Segment Start: Excerpted text
Teachers should ensure that they teach the candidates using maps for the candidates to be able to locate the
different types of vegetation.
11.3 PAPER 2 (312/2)
The performance of candidates in this paper droped from a mean of 42.56 in 2009 to 38.00 in the year 2010. This report looks at questions 2(b) and 8 (b) ii which candidates had problems answering.
Question 2 (b)
State four physical conditions that favour cocoa growing in Ghana.
WeaknessesThe candidates were not able to give specific information required in a case study.
High temperatures/temperatures of 24°C to 30°C.
High rainfall/l,200nun - 1,500mm/high well distributed rainfall throughout the year.
Deep, well drained( fertile) soils/loamy soils/ light clays/ volcanic soils.
High relative humidity / 70% - 80%.
Shade from strong sunrays for the seedlings.
Shelter from strong winds.
Undulating lowlands/0 to 750 m above sea level.
Sunshine for ripening of the pods.
Segment End: Excerpted text
### What the exercise asks
Reproduce the exam report excerpt above word for word, from start to finish, before turning to the data below.
Segment Start: Dataset entries
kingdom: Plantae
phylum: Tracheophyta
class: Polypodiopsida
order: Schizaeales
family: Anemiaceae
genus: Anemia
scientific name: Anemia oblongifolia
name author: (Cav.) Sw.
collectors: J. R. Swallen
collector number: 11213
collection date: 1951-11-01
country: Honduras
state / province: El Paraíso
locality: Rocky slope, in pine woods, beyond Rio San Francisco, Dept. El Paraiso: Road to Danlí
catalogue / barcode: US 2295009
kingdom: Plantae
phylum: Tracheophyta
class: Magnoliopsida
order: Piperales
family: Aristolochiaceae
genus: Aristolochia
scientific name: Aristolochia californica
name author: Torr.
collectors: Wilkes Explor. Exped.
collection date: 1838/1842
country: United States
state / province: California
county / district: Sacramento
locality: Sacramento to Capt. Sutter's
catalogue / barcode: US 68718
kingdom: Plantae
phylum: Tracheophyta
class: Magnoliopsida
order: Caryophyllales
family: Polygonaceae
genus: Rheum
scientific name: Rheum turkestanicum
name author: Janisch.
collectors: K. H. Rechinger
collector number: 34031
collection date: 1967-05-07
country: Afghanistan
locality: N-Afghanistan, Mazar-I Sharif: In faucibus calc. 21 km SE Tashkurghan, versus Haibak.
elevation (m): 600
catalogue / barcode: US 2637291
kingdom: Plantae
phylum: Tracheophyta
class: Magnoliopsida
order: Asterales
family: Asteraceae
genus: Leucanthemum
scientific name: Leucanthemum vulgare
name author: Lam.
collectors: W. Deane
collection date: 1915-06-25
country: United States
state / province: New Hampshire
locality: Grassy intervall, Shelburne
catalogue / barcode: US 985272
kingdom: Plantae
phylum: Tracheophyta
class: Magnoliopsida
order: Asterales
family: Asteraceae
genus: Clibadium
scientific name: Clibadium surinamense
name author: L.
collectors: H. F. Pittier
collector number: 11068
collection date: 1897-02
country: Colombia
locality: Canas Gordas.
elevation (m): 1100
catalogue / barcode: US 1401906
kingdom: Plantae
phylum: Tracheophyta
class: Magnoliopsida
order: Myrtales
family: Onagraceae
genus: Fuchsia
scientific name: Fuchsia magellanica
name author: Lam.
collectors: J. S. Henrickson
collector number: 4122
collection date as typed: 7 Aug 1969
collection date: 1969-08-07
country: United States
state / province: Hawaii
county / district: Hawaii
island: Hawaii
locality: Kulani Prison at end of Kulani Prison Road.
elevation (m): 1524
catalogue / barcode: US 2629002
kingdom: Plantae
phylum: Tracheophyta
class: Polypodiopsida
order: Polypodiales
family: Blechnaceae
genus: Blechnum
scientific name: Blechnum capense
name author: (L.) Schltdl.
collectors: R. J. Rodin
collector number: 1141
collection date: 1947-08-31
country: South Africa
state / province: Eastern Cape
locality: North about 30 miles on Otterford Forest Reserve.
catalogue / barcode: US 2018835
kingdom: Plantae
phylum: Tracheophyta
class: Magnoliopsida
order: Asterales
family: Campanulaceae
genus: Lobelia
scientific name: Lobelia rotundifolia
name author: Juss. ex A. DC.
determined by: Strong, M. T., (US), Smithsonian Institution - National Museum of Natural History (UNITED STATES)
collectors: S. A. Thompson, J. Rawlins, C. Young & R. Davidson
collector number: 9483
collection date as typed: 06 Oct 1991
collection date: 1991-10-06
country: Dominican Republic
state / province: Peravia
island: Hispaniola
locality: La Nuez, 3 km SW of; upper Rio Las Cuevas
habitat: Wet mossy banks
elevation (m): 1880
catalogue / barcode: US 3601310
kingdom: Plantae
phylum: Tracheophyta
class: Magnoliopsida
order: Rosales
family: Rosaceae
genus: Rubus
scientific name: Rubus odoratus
Segment End: Dataset entries
### Solution to this task
Teachers should ensure that they teach the candidates using maps for the candidates to be able to locate the
different types of vegetation.
11.3 PAPER 2 (312/2)
The performance of candidates in this paper droped from a mean of 42.56 in 2009 to 38.00 in the year 2010. This report looks at questions 2(b) and 8 (b) ii which candidates had problems answering.
Question 2 (b)
State four physical conditions that favour cocoa growing in Ghana.
WeaknessesThe candidates were not able to give specific information required in a case study.
High temperatures/temperatures of 24°C to 30°C.
High rainfall/l,200nun - 1,500mm/high well distributed rainfall throughout the year.
Deep, well drained( fertile) soils/loamy soils/ light clays/ volcanic soils.
High relative humidity / 70% - 80%.
Shade from strong sunrays for the seedlings.
Shelter from strong winds.
Undulating lowlands/0 to 750 m above sea level.
Sunshine for ripening of the pods.